D.3. Space vs. Time. Implement memoized Fibonacci with different cache sizes: O(n), O(sqrt(n)), and O(1). How does reducing cache size affect time complexity?

Hint

O(n) cache: standard memoization, O(n) time. O(sqrt(n)) cache: checkpoint every sqrt(n) values, recompute between checkpoints, O(n * sqrt(n)) time. O(1) "cache" (two variables): O(n) time — the iterative solution. The O(1) space solution is actually the fastest because it avoids function call and cache lookup overhead.

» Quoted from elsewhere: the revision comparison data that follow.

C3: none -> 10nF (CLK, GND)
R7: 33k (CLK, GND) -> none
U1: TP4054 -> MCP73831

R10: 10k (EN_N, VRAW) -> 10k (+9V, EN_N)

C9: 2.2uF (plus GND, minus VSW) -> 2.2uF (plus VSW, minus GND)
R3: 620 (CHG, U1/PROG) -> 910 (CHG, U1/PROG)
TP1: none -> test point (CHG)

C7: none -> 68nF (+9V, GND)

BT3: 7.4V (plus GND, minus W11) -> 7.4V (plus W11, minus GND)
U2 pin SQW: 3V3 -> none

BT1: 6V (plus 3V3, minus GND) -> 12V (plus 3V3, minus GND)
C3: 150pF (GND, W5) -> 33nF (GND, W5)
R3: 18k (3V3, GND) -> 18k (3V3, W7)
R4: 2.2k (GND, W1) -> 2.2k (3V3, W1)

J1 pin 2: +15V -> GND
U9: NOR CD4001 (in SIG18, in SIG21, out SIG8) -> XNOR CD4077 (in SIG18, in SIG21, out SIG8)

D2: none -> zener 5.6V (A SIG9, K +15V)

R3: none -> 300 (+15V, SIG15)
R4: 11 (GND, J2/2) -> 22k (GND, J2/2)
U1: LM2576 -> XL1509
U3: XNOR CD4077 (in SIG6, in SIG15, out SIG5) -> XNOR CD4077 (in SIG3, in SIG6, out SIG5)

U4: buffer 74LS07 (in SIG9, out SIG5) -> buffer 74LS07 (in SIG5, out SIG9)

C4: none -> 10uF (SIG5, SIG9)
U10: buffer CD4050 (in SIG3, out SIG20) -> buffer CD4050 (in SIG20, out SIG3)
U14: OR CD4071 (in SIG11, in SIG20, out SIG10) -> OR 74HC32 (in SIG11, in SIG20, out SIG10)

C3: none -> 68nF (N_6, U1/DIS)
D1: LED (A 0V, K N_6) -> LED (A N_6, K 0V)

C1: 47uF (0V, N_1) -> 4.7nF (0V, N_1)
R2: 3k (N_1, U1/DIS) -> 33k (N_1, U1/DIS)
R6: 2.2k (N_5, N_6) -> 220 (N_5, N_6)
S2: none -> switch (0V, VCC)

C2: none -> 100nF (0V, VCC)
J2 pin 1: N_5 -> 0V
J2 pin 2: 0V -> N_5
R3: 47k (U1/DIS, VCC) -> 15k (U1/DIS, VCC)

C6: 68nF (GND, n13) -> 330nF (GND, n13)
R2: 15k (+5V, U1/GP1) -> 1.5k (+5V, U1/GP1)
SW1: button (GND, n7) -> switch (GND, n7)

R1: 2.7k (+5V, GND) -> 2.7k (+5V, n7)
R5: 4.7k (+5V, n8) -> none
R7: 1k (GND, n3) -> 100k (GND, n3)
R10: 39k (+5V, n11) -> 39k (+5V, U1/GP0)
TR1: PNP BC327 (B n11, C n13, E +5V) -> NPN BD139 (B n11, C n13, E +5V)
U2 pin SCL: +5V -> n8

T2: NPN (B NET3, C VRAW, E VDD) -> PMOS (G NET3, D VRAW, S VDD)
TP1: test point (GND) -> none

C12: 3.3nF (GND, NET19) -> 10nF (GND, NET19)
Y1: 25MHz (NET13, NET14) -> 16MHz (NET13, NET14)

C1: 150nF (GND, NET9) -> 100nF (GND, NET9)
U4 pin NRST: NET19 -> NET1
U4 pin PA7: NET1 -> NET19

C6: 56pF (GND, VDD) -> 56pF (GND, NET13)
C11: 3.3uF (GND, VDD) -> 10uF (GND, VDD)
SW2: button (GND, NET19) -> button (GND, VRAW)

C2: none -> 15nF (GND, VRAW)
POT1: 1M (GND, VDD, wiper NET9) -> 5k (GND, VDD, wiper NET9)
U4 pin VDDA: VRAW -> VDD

D.4. Empirical Growth Analysis Tool. Write a general-purpose timing framework that takes a procedure and an array of input sizes, runs the procedure on each size, and automatically determines whether the growth is O(n), O(n log n), O(n²), etc., by computing growth ratios.

Hint

Growth ratio = time(2n) / time(n). For O(n): ratio ≈ 2. For O(n log n): ratio ≈ 2.2. For O(n²): ratio ≈ 4. For O(n³): ratio ≈ 8. Classify based on the average ratio across size doublings.

Part M: Interleaving Review (Spaced Practice)

M.1. (From Ch 22) What is the space complexity of recursive factorial? How does it compare to iterative factorial?

Guidance

Recursive factorial: O(n) space (n stack frames). Iterative factorial: O(1) space (one loop variable and one accumulator). Both have O(n) time. This is a case where iteration is strictly better — same time, less space.

M.2. (From Ch 23) Merge sort is O(n log n) time and O(n) space. Quicksort is O(n log n) average time and O(log n) space. When would you prefer merge sort despite its higher space usage?

Guidance

When you need guaranteed O(n log n) worst case (quicksort can degrade to O(n²)). When you need a stable sort. When sorting linked lists (merge on linked lists is O(1) extra space). When predictability is more important than raw speed.

M.3. (From Ch 24) Dijkstra's algorithm is O(V²) with a simple implementation. How does using a priority queue (min-heap) improve this to O((V+E) log V)?

Guidance

The simple implementation scans all V vertices to find the minimum distance: O(V) per extraction, V extractions = O(V²). A min-heap extracts the minimum in O(log V) and updates distances in O(log V). With V extractions and E relaxations, total is O((V+E) log V). For sparse graphs (E much less than V²), this is a significant improvement.

M.4. (From Ch 25) The 0/1 knapsack DP is O(n × W). Is this polynomial time? What is "pseudo-polynomial"?

Guidance

O(n × W) looks polynomial, but W is a value, not a size. The input representing W requires only log₂(W) bits. So the complexity is O(n × 2^(bits of W)) — exponential in the input size. This is "pseudo-polynomial": polynomial in the input values but exponential in the input size. In practice, for reasonable W values, the algorithm is fast enough.